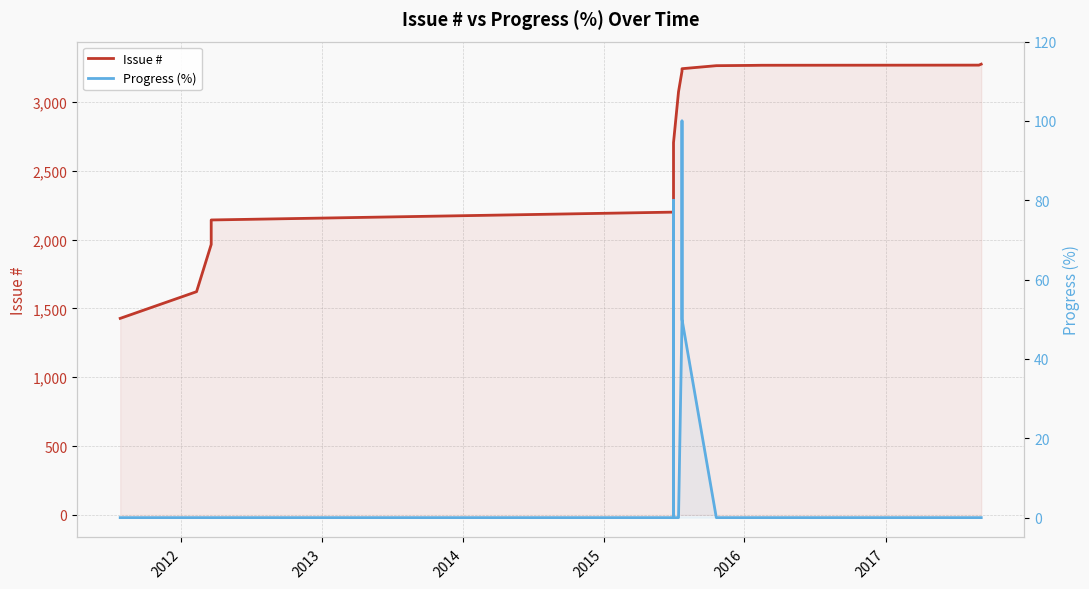

True or false: Issue # and Progress (%) intersect in this chart.

False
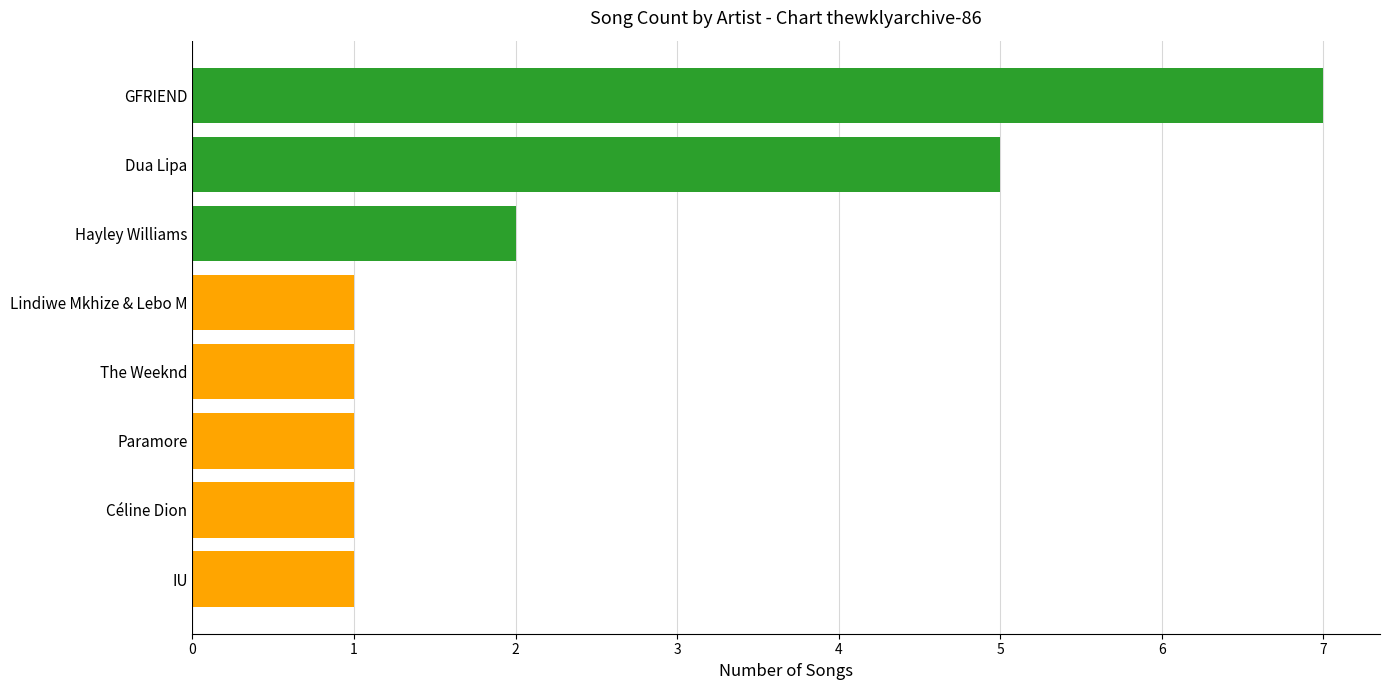

Where is the data nearest to the value 4?

Dua Lipa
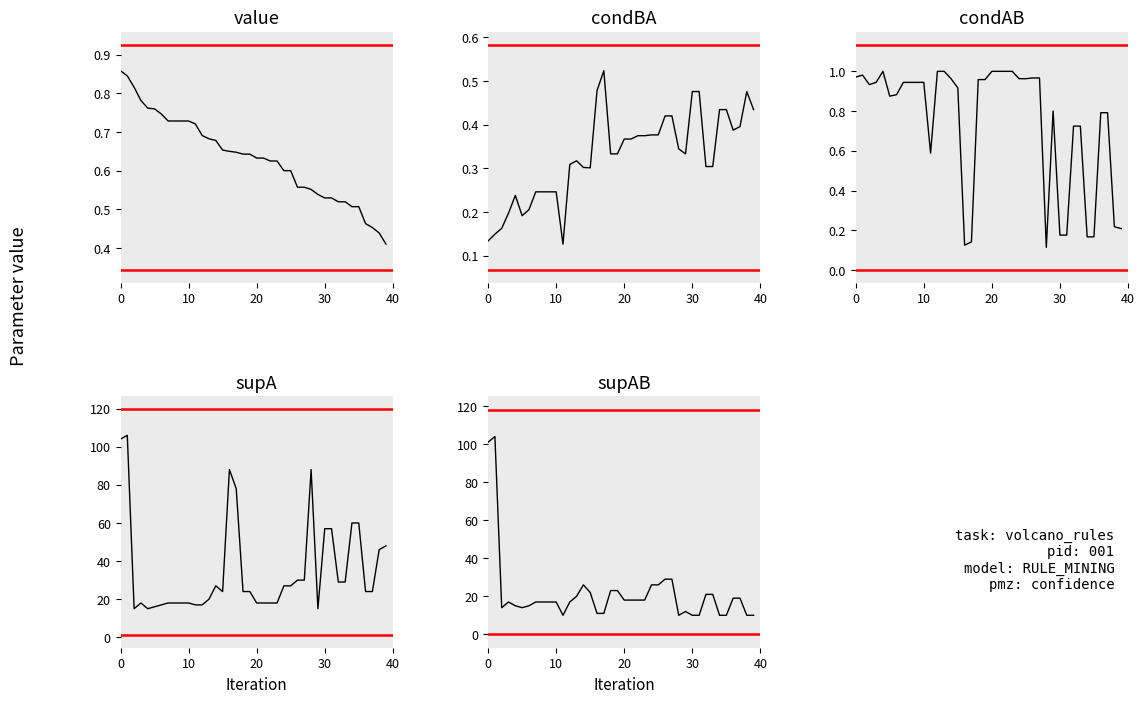

What is the lowest value of the supAB series?

10.0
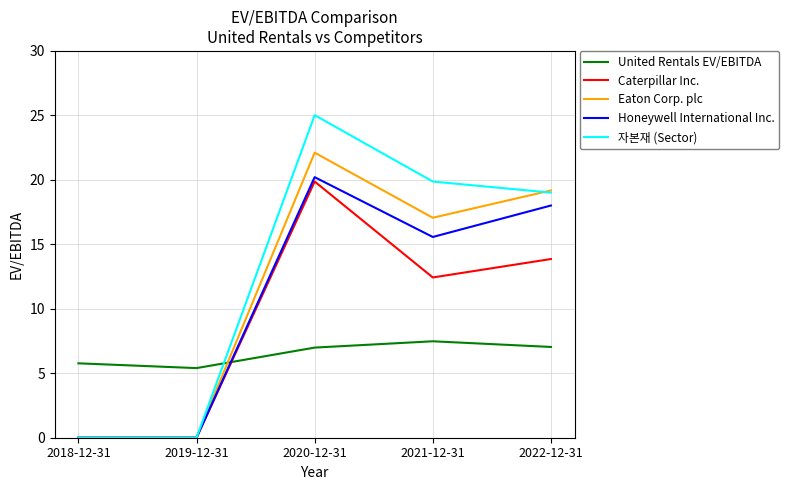

At which label does 자본재 (Sector) first exceed 19?

2020-12-31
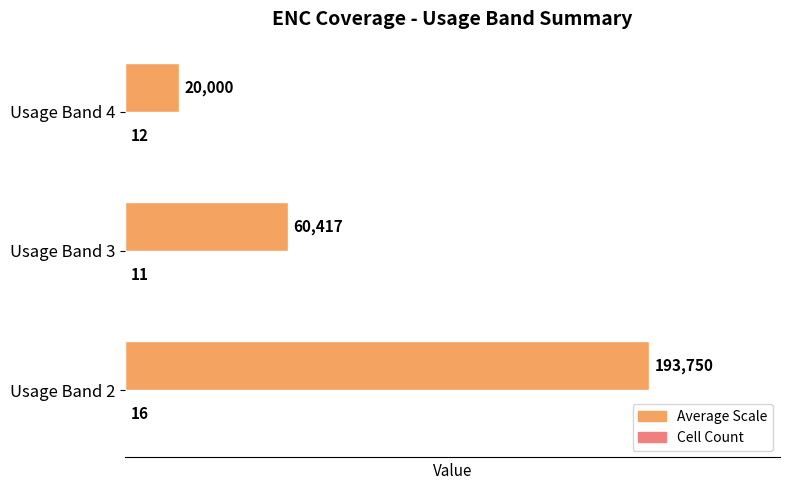

At which category does the chart reach its peak across all series?

Usage Band 2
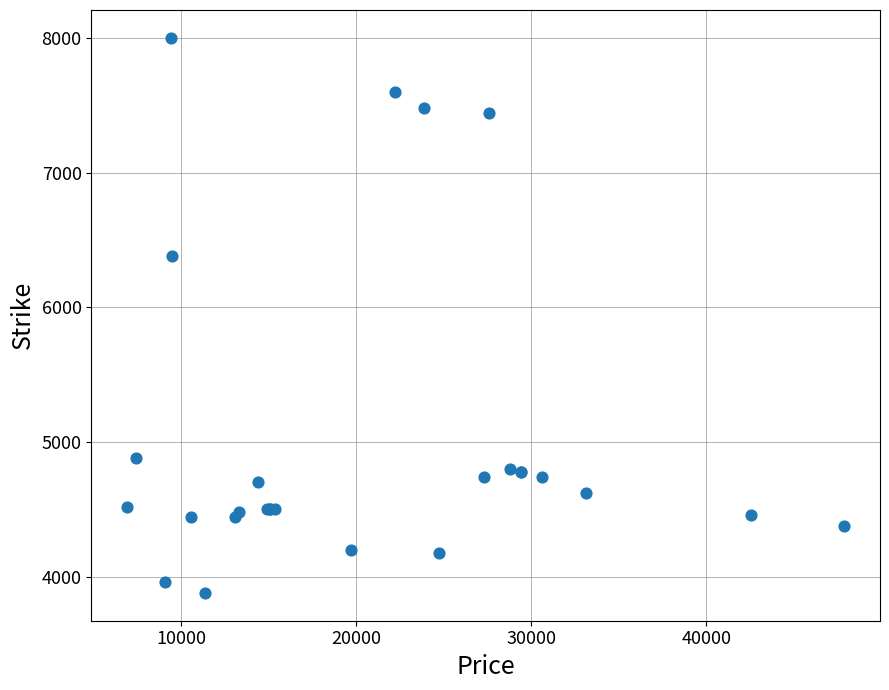

What Y value in the scatter plot is closest to 5940?

6380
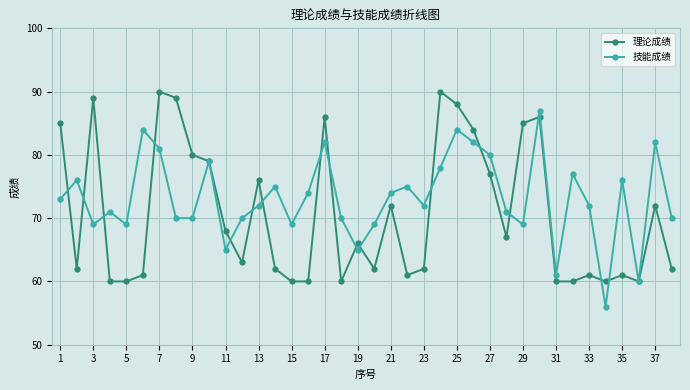

Which series has the largest total across all categories?

技能成绩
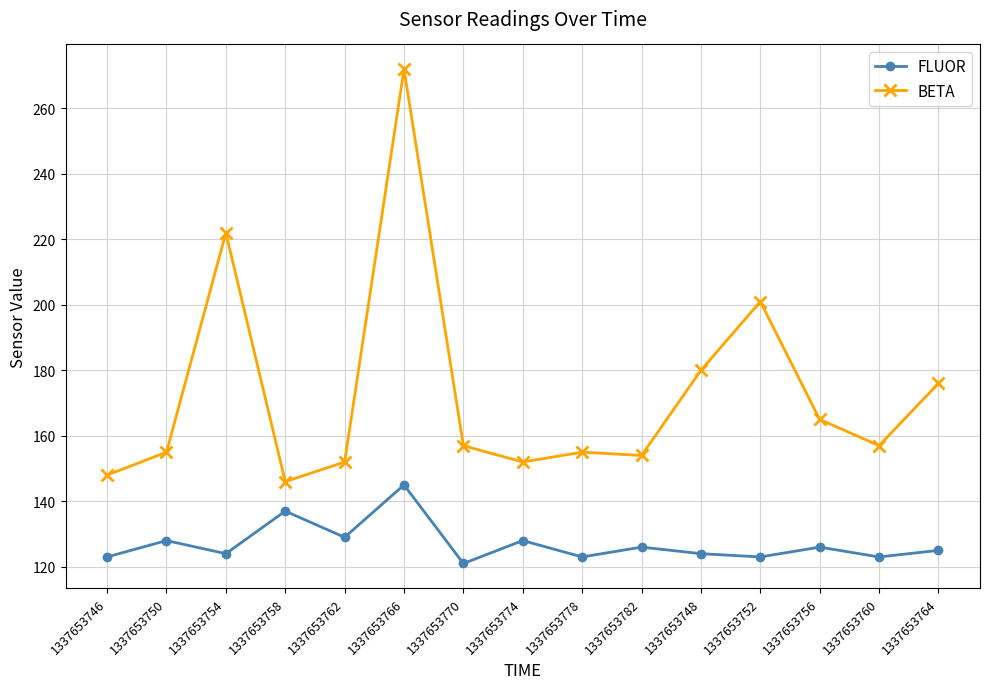

What is the sum of the BETA values at 1337653782 and 1337653760?

311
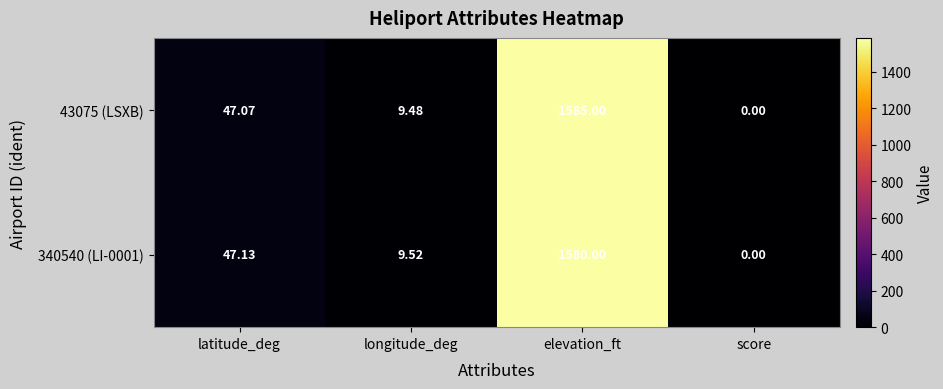

Which series has the largest range (max minus min)?

43075 (LSXB)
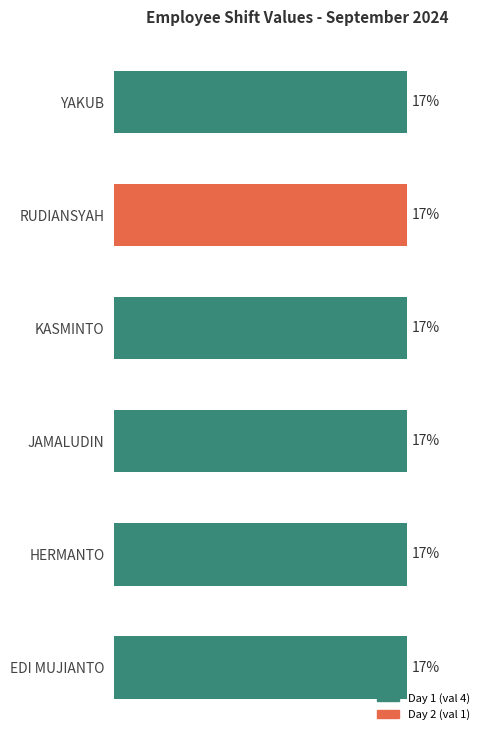

How many categories are shown in the chart?

6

■ ■ ■

=== TASK DETAILS ===
Rewrite all of the records above with "chart" replaced by "graph" wherever it occurs, leaving everything else unchanged. Omit the pictures from your answer.

=== ANSWER BOX ===
True or false: Issue # and Progress (%) intersect in this graph.

False

Where is the data nearest to the value 4?

Dua Lipa

What is the lowest value of the supAB series?

10.0

At which label does 자본재 (Sector) first exceed 19?

2020-12-31

At which category does the graph reach its peak across all series?

Usage Band 2

What Y value in the scatter plot is closest to 5940?

6380

Which series has the largest total across all categories?

技能成绩

What is the sum of the BETA values at 1337653782 and 1337653760?

311

Which series has the largest range (max minus min)?

43075 (LSXB)

How many categories are shown in the graph?

6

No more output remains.